THE INPUT:
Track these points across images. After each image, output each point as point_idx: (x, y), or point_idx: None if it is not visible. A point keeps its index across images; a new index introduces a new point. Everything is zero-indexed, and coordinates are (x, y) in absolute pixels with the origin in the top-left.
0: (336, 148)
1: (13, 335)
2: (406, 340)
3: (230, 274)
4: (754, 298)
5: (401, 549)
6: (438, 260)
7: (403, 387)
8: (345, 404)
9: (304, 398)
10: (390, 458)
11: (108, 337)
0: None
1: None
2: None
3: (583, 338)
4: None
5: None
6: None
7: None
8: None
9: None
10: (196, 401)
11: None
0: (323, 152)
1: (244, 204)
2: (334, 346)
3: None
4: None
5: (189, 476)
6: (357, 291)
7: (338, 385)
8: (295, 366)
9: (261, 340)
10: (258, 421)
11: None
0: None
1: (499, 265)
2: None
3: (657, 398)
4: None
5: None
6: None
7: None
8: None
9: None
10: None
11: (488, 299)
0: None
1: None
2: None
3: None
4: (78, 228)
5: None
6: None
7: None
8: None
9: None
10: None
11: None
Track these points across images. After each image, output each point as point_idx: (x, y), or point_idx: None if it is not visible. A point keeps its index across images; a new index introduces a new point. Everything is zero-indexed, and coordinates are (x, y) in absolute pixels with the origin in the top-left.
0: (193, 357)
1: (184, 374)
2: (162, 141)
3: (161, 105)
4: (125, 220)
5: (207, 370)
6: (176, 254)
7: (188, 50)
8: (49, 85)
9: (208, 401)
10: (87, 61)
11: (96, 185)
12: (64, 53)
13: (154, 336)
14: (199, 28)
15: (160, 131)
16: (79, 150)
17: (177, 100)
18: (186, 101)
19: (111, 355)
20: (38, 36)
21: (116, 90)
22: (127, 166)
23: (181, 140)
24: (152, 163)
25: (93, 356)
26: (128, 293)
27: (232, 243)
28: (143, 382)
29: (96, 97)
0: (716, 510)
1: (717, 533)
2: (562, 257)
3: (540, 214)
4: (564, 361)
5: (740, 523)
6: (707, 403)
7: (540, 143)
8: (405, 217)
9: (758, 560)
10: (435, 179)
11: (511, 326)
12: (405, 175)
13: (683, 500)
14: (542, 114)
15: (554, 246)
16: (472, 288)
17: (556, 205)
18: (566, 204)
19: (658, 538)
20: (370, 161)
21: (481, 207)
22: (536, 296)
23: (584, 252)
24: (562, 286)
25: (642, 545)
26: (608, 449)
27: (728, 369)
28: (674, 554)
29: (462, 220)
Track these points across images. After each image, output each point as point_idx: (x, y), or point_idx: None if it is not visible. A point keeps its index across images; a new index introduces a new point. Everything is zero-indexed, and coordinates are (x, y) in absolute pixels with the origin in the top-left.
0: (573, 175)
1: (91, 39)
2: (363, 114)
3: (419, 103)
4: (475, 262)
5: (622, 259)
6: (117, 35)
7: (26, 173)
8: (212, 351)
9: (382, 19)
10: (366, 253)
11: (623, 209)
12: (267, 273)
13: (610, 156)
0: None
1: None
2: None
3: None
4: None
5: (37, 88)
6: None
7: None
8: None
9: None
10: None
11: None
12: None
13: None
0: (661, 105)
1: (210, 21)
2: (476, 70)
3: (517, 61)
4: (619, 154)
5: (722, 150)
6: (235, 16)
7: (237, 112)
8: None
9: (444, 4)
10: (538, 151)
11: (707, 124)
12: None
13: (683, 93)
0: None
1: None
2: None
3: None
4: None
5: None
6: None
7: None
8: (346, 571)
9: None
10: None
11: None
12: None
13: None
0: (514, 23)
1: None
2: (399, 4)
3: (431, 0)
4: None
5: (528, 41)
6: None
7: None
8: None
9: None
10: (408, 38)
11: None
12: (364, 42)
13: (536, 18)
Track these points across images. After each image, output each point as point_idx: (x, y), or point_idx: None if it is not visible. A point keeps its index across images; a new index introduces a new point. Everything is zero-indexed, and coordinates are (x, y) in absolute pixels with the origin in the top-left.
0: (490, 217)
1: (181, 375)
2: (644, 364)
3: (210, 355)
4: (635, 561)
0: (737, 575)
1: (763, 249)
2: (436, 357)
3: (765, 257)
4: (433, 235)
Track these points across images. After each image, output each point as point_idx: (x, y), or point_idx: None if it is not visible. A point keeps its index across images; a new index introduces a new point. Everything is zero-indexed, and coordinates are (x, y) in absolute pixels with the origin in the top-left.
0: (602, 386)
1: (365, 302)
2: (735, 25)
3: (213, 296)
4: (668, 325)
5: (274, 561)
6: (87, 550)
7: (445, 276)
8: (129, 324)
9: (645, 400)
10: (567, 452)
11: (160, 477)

GIVEN REQUEST: Turn the stretch from the start of the records through the line containing "29: (462, 220)" into a JSON list of strings, one string per line, leaving out blank lines.

RESPONSE TO THE EXERCISE:
[
  "Track these points across images. After each image, output each point as point_idx: (x, y), or point_idx: None if it is not visible. A point keeps its index across images; a new index introduces a new point. Everything is zero-indexed, and coordinates are (x, y) in absolute pixels with the origin in the top-left.",
  "0: (336, 148)",
  "1: (13, 335)",
  "2: (406, 340)",
  "3: (230, 274)",
  "4: (754, 298)",
  "5: (401, 549)",
  "6: (438, 260)",
  "7: (403, 387)",
  "8: (345, 404)",
  "9: (304, 398)",
  "10: (390, 458)",
  "11: (108, 337)",
  "0: None",
  "1: None",
  "2: None",
  "3: (583, 338)",
  "4: None",
  "5: None",
  "6: None",
  "7: None",
  "8: None",
  "9: None",
  "10: (196, 401)",
  "11: None",
  "0: (323, 152)",
  "1: (244, 204)",
  "2: (334, 346)",
  "3: None",
  "4: None",
  "5: (189, 476)",
  "6: (357, 291)",
  "7: (338, 385)",
  "8: (295, 366)",
  "9: (261, 340)",
  "10: (258, 421)",
  "11: None",
  "0: None",
  "1: (499, 265)",
  "2: None",
  "3: (657, 398)",
  "4: None",
  "5: None",
  "6: None",
  "7: None",
  "8: None",
  "9: None",
  "10: None",
  "11: (488, 299)",
  "0: None",
  "1: None",
  "2: None",
  "3: None",
  "4: (78, 228)",
  "5: None",
  "6: None",
  "7: None",
  "8: None",
  "9: None",
  "10: None",
  "11: None",
  "Track these points across images. After each image, output each point as point_idx: (x, y), or point_idx: None if it is not visible. A point keeps its index across images; a new index introduces a new point. Everything is zero-indexed, and coordinates are (x, y) in absolute pixels with the origin in the top-left.",
  "0: (193, 357)",
  "1: (184, 374)",
  "2: (162, 141)",
  "3: (161, 105)",
  "4: (125, 220)",
  "5: (207, 370)",
  "6: (176, 254)",
  "7: (188, 50)",
  "8: (49, 85)",
  "9: (208, 401)",
  "10: (87, 61)",
  "11: (96, 185)",
  "12: (64, 53)",
  "13: (154, 336)",
  "14: (199, 28)",
  "15: (160, 131)",
  "16: (79, 150)",
  "17: (177, 100)",
  "18: (186, 101)",
  "19: (111, 355)",
  "20: (38, 36)",
  "21: (116, 90)",
  "22: (127, 166)",
  "23: (181, 140)",
  "24: (152, 163)",
  "25: (93, 356)",
  "26: (128, 293)",
  "27: (232, 243)",
  "28: (143, 382)",
  "29: (96, 97)",
  "0: (716, 510)",
  "1: (717, 533)",
  "2: (562, 257)",
  "3: (540, 214)",
  "4: (564, 361)",
  "5: (740, 523)",
  "6: (707, 403)",
  "7: (540, 143)",
  "8: (405, 217)",
  "9: (758, 560)",
  "10: (435, 179)",
  "11: (511, 326)",
  "12: (405, 175)",
  "13: (683, 500)",
  "14: (542, 114)",
  "15: (554, 246)",
  "16: (472, 288)",
  "17: (556, 205)",
  "18: (566, 204)",
  "19: (658, 538)",
  "20: (370, 161)",
  "21: (481, 207)",
  "22: (536, 296)",
  "23: (584, 252)",
  "24: (562, 286)",
  "25: (642, 545)",
  "26: (608, 449)",
  "27: (728, 369)",
  "28: (674, 554)",
  "29: (462, 220)"
]